From Jacques More’s How Does Prophecy Operate for an Open Theist:
God’s servants directed and influenced
When the Lord finds a servant of His not heeding His instructions, then just like Jonah he will send outside influence to effect His purpose. In Jonah’s case the Lord sent a storm and a fish to return him to the task given him (Jonah 1:10-17). This is not against Jonah’s will in the sense that He was a servant of God in the first place, but reluctant to do the job he had been given to do, so this is a loving discipline procedure (Hebrews 12:5-11), but as the Lord goes on to persuade him He is also careful to teach him too (Jonah 4:5-11).

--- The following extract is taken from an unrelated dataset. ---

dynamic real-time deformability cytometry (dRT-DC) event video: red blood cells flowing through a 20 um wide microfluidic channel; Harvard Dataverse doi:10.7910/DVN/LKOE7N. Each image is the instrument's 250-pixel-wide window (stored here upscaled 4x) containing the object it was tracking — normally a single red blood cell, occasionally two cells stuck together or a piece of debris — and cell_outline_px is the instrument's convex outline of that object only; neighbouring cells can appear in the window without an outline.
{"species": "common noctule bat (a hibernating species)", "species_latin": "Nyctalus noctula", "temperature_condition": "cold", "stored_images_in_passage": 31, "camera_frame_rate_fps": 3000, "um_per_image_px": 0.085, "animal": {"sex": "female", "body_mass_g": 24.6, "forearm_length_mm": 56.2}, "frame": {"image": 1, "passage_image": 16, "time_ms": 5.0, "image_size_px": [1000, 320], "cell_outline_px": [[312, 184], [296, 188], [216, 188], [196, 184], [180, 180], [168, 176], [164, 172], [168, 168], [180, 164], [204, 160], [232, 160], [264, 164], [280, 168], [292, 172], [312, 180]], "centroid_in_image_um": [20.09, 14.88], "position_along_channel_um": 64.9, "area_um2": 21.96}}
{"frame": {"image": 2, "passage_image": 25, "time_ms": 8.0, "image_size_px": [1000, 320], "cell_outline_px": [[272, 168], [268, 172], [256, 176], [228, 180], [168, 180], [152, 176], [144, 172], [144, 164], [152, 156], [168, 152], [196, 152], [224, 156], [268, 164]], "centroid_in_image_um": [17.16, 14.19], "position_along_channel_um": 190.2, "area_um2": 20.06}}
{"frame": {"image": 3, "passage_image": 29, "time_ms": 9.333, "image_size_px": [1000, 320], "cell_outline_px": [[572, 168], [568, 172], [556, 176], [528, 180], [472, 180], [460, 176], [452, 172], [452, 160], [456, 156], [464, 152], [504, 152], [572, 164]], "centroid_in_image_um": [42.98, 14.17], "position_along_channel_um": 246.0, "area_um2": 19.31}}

Sometimes the Lord has to use someone else, like in the case of king Saul who then was replaced by King David (1 Samuel 13:13-14). Since God is explicit that He “would have established your [Saul’s] kingdom over Israel forever” it was not a previous plan to have David as king. But the job of king still needed doing since the Lord had agreed to that (1 Samuel 8:1-9). So, sometimes other jobs not carried out will also require a replacement, but sometimes jobs are left undone altogether because no one has taken up the job they should have (Ezekiel 22:30). But this latter point is not related to prophecy as when something is declared by the Lord to happen He steps in and raises someone for the task.
It is better to believe and heed the call just as Mary did and believed. The Lord did not impose Himself on her but in sharing with her she believed and agreed (Luke 1:26-38). Joseph her husband to be, then was spoken to by dreams to not only to go on and marry Mary (Matthew 1:18-25), but also to protect Jesus and escape to Egypt (Matthew 2:13-15) and thus fulfil even more prophecy. There was no control or indirect influence here. These were willing servants of the living God and all that was needed to fulfil these prophecies was to provide direct instruction and requests.
Other prophecies were fulfilled by a conscious act that doing the deed would do just that:
After this, Jesus, knowing that all things were now accomplished, that the Scripture might be fulfilled, said, “I thirst!”
This is a good exposition of how prophecy works. God tells us in prophecy what he has decided to happen and that He will make it happen. This is how He knows in advance those things. This thereby shows no suggestion that this forth telling is incompatible with open theism.